Paul
Goble
Staunton, August 12 – Despite its
declarations about taking revenge against Kyiv for supposedly sending “diversionists”
into Crimea, Moscow is unlikely to launch a major war but instead hopes to use
the threat of such a conflict to force Ukraine to agree to a resolution of the conflict
that would result in a Bosnia-style outcome, according to Anatoly Oktisyuk.
But the senior analyst at Kyiv’s
International Center for Research about the Future says that Moscow’s interest
in such a solution inevitably challenges Kyiv to select one of four very
different strategies (apostrophe.com.ua/article/politics/2016-08-12/posledstviya-kryimskoy-diversii-ukrainu-jdut-chetyire-stsenariya-razvitiya-sobyitiy/6735).
As Oktisyuk points out, “the Bosnian
war ended more than 20 years ago but Bosnia-Herzegovina is one of the most
backward countries of Europe with massive corruption and the deepening erosion
of state institutions. Local identities dominate over national ones, there is
no consensus or national unity, and that interferes with the country’s development.”
Not surprisingly, he continues,
Russia would like to see exactly that outcome for Ukraine because it would
leave the country as “a neutral federal state without claims on Crimea and one
in which the anti-Russian West and Center would be balanced by a pro-Russian
enclave in the Donbass.”
Indeed, the Kyiv analyst says, “the
political component of the 2015 Minsk agreements very much recalls the Dayton
format of resolving the conflict in Bosnia in 1995.” The major difference is that there were NATO
and then European forces in the former Yugoslavia while there are no such
forces in Ukraine. Kyiv has sought so far unsuccessfully to change that.
“With the help of the Minsk agreements,” Oktisyuk
continues, “the Kremlin plans to create in Ukraine a pro-Russian enclave of the
DNR and LNR” with its own special local administration and policies oriented
toward Moscow.
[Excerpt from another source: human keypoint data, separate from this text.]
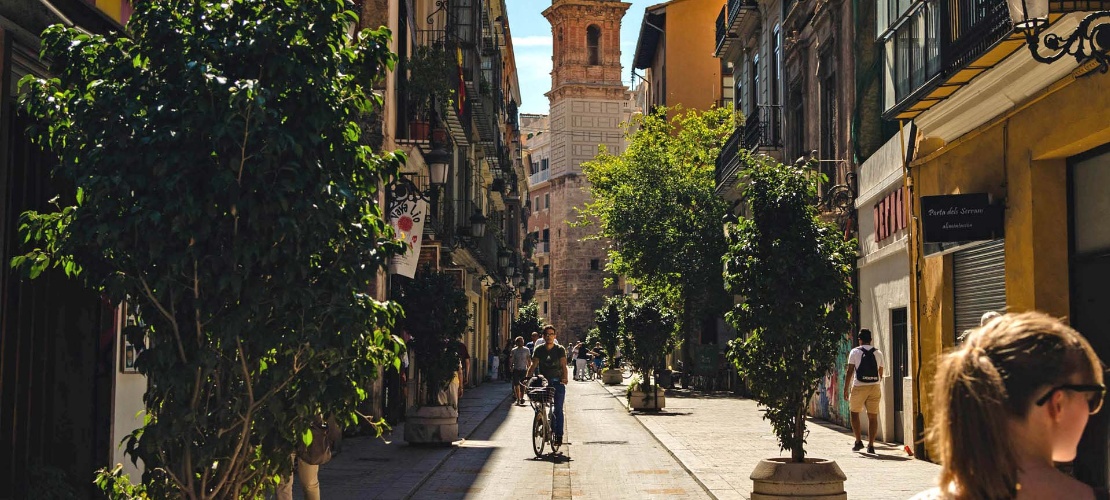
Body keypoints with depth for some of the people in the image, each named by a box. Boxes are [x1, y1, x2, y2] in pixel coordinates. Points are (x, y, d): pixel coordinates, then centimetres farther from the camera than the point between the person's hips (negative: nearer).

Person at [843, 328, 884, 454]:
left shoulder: (855, 352, -1)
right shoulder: (878, 353, 9)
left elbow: (850, 371, -5)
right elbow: (880, 372, 15)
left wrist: (846, 388, 0)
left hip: (859, 387, -3)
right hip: (875, 387, 3)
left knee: (854, 413, 14)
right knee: (873, 416, 5)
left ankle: (858, 441, 9)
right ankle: (871, 445, 3)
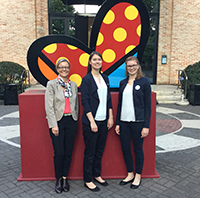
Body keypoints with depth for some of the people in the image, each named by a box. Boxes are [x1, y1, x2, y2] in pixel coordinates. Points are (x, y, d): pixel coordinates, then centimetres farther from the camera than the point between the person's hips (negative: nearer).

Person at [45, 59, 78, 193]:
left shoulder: (73, 85, 9)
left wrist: (75, 119, 9)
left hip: (71, 121, 3)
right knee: (59, 153, -2)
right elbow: (49, 107, -7)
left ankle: (65, 178, 23)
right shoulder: (52, 84, -2)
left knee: (68, 152, 7)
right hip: (57, 121, -3)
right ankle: (59, 179, 18)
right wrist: (53, 125, -11)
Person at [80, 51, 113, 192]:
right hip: (91, 121, -6)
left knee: (100, 150, 15)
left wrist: (110, 117, 7)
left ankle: (97, 175, 32)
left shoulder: (105, 78, 11)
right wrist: (92, 121, -16)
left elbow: (108, 99, 13)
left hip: (103, 121, 6)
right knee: (90, 152, 4)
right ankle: (88, 180, 18)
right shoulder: (86, 79, -8)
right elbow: (85, 101, -12)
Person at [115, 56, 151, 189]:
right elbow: (120, 104, 12)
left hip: (138, 122, -4)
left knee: (138, 149, 8)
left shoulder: (144, 82, -4)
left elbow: (148, 105, -6)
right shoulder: (123, 83, 9)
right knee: (125, 149, 10)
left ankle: (138, 176, 25)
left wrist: (146, 126, -10)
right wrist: (117, 123, 8)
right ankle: (130, 174, 29)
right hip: (124, 122, 4)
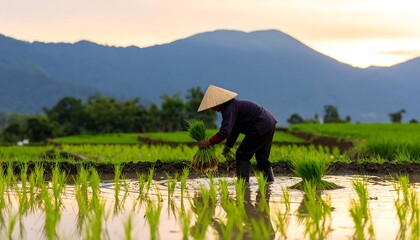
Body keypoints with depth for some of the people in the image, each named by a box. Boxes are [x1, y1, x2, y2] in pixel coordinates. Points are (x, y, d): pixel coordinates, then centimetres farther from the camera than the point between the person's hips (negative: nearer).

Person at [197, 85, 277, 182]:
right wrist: (227, 146, 23)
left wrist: (208, 142, -22)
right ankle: (269, 181, 21)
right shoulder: (232, 105, 14)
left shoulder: (229, 108, -18)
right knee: (262, 157, 19)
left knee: (242, 154, -3)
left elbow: (224, 132, -28)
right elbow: (234, 130, 23)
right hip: (269, 124, 10)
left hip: (261, 127, -10)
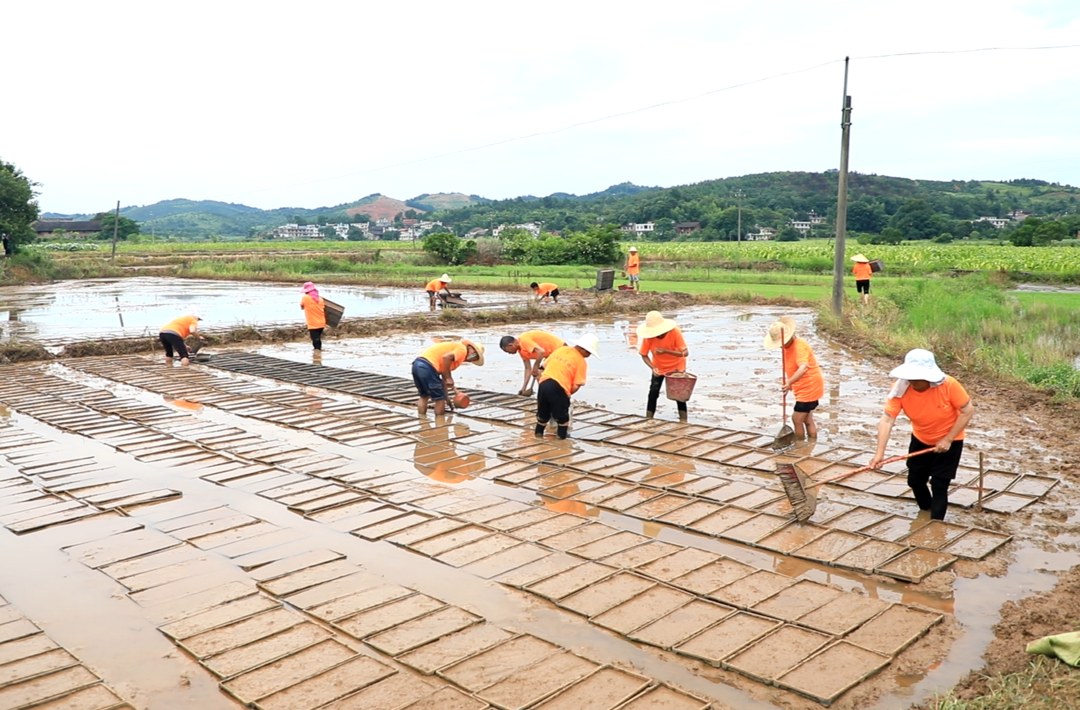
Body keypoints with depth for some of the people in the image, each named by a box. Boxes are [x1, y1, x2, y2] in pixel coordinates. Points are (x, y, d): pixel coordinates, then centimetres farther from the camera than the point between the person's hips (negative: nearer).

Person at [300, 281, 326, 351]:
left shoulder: (305, 298, -9)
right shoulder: (320, 298, 3)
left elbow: (302, 308, 8)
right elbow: (324, 309, 6)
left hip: (313, 324, -5)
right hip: (321, 323, 6)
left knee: (316, 342, -4)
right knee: (318, 339, 23)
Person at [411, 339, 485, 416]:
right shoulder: (462, 349, 0)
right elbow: (446, 357, -20)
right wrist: (449, 378, -11)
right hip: (427, 367, -9)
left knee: (424, 397, 26)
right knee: (440, 399, 6)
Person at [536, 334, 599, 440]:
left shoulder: (562, 349, 15)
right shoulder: (581, 362, 0)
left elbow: (545, 365, 18)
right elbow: (576, 386, -6)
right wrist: (568, 394, 12)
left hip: (543, 383, 5)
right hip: (558, 388, -5)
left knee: (542, 413, 25)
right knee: (562, 416, 16)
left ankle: (539, 432, 36)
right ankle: (562, 435, 25)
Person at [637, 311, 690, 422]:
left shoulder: (675, 332, -31)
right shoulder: (648, 337, -26)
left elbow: (685, 352, -33)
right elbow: (644, 355, -17)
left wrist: (666, 351, -44)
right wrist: (653, 368, -34)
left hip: (676, 366, -1)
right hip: (658, 367, 1)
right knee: (653, 391, -8)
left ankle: (683, 420, 5)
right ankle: (648, 419, 0)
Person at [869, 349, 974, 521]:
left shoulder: (949, 385, -32)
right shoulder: (900, 388, -27)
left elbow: (968, 410, -20)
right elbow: (887, 419, -31)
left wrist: (948, 439, -22)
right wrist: (880, 453, -41)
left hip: (949, 440, -3)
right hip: (920, 439, 4)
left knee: (939, 484, -6)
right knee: (915, 480, 15)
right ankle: (925, 512, 44)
If Kyiv does what Moscow wants, Ukraine will get these regions
back in forms that will harm Kyiv.
It
is clear, he argues, that “Russia in any case will work to promote the federalization
of Ukraine if not in the current circumstances then after several electoral
cycles when a new pragmatic government, like Georgia after Saakashvili, will
appear in the country.”
The
Ukrainian government has made Russia’s task easier, he suggests, by failing to
articulate a clear policy of national unity.
Efforts to promote one oriented toward the east or toward the west have
failed in the past. And now Ukraine
would have to come up with one while Russian forces are on its territory.
The
Minsk accords are “dangerous for Ukraine” for all those reasons, but Kyiv can’t
simply walk away from them without being accused by the West as well as Moscow
of not keeping its promises. Consequently, Oktisyuk says, “Ukraine needs to
decide what to do with the Donbass and Crimea as soon as possible.”
.
There
are four stark choices, he suggests:
·
First, Kyiv could “agree to the Kremlin’s
conditions, federalize the country, reject the possibility of NATO membership
and pursue a mutually profitable foreign policy on the multi-vector principles.”
·
Second, it could “construct ‘a Ukrainian Israel,’
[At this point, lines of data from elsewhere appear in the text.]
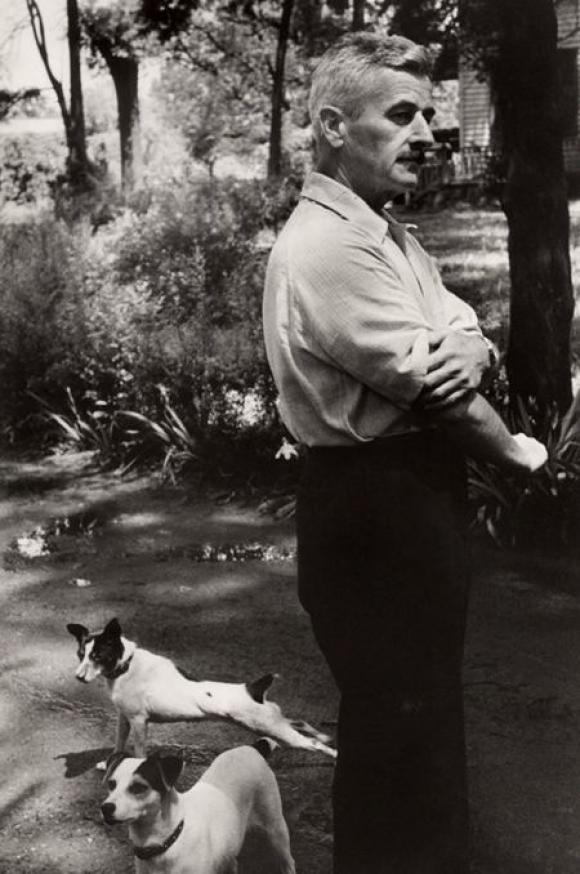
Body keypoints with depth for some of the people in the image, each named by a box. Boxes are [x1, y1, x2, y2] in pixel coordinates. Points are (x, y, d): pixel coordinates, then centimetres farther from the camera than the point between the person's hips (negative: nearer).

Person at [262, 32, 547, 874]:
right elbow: (430, 391, -21)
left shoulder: (387, 234, 12)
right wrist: (513, 450, -5)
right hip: (376, 504, -10)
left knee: (425, 703, 23)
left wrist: (466, 347, -19)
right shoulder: (327, 246, -21)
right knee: (399, 717, 3)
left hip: (414, 495, 10)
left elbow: (466, 336, 6)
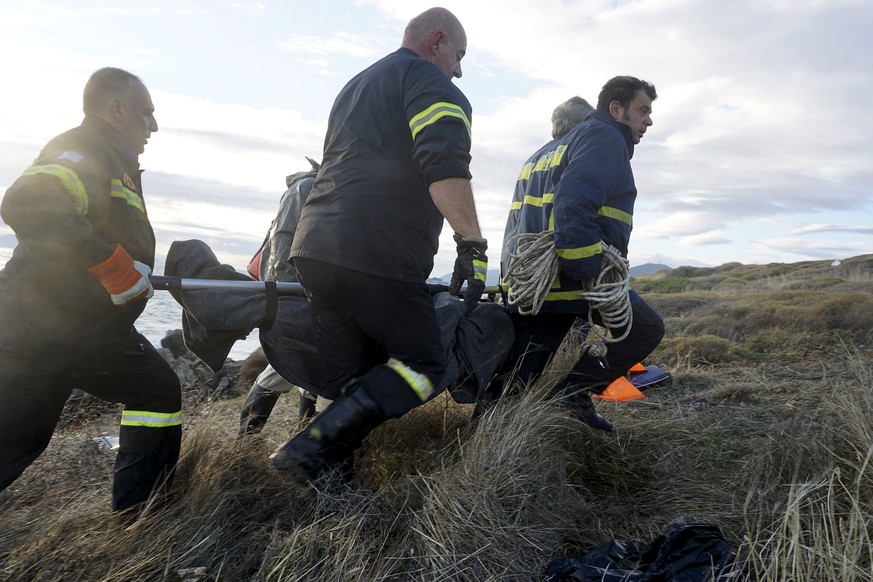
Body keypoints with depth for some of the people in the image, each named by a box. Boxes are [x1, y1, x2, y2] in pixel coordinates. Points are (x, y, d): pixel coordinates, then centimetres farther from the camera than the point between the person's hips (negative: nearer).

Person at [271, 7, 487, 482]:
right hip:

give up the territories in revolt and await better times for their return.” In
the meantime, it would pursue the construction of “a successful country, a
powerful army and a competitive economy.”
·
Third, it could “live under the conditions of
‘no war, no peace,’ in which corruption would continue and the country would
march in place. Such a scenario,” Oktisyuk says, “sooner or later would lead
either to the first or the fourth variant.”
·
Or fourth, Kyiv could attempt “to resolve the
conflict by military means, which could end either with a complete castrophe or
the formation of a new state idea and mythology.”
Moscow’s latest actions do not necessarily
point to one or the other of these, he suggests, but the Kremlin’s moves do
make the choice clearer and more immediate.